● What is needed: The required output is the line that contains "603 730 175" plus every line after it in the listing below, copied exactly as it appears.

● Source information:

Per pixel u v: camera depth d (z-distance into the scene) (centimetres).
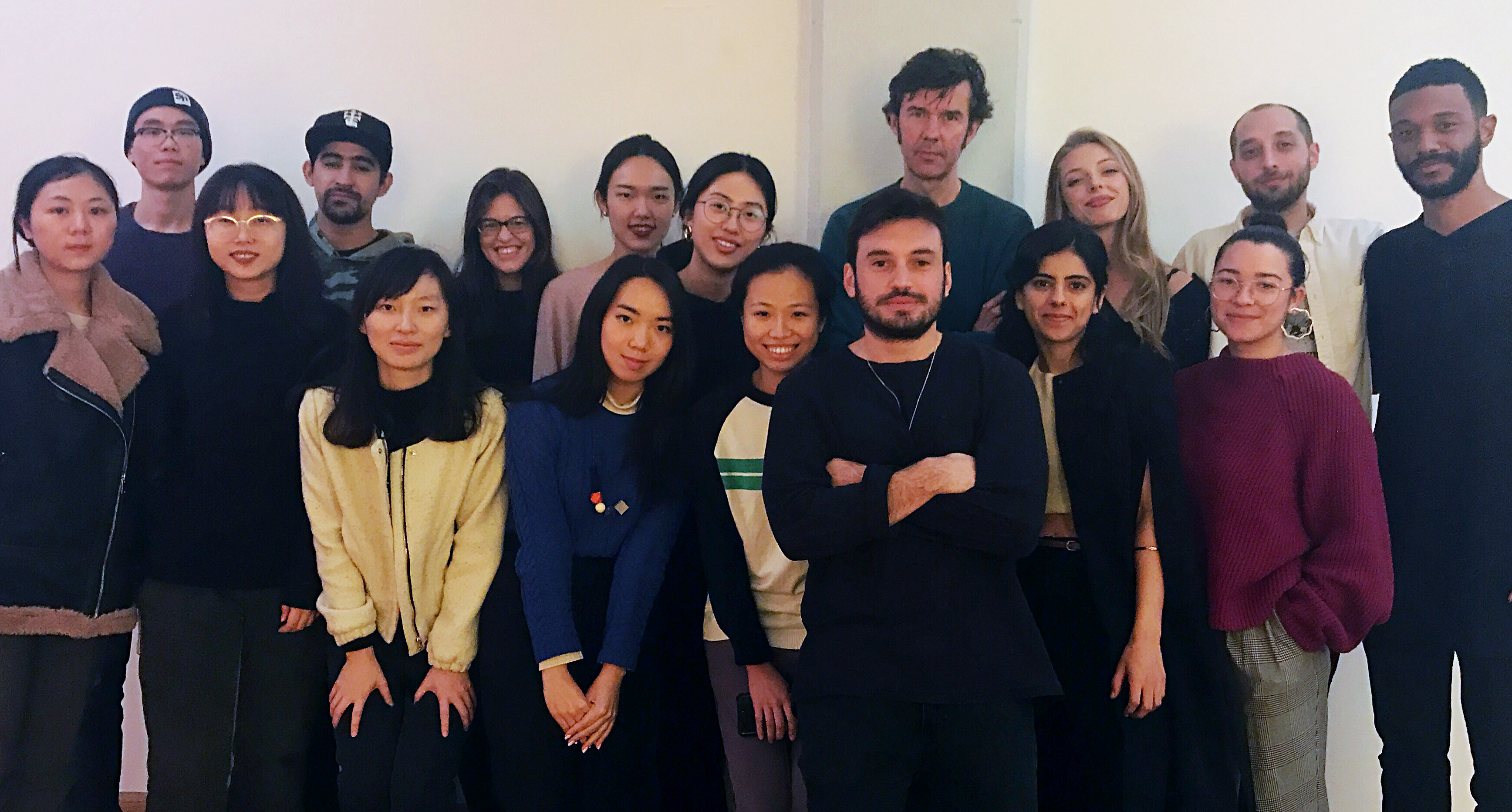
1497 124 212
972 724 145
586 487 179
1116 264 214
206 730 193
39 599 186
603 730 175
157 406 196
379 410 180
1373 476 177
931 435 149
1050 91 221
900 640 144
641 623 178
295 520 194
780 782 176
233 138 217
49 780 188
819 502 144
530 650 177
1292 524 177
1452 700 201
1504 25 214
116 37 217
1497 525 195
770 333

● Task response:
603 730 175
157 406 196
379 410 180
1373 476 177
931 435 149
1050 91 221
900 640 144
641 623 178
295 520 194
780 782 176
233 138 217
49 780 188
819 502 144
530 650 177
1292 524 177
1452 700 201
1504 25 214
116 37 217
1497 525 195
770 333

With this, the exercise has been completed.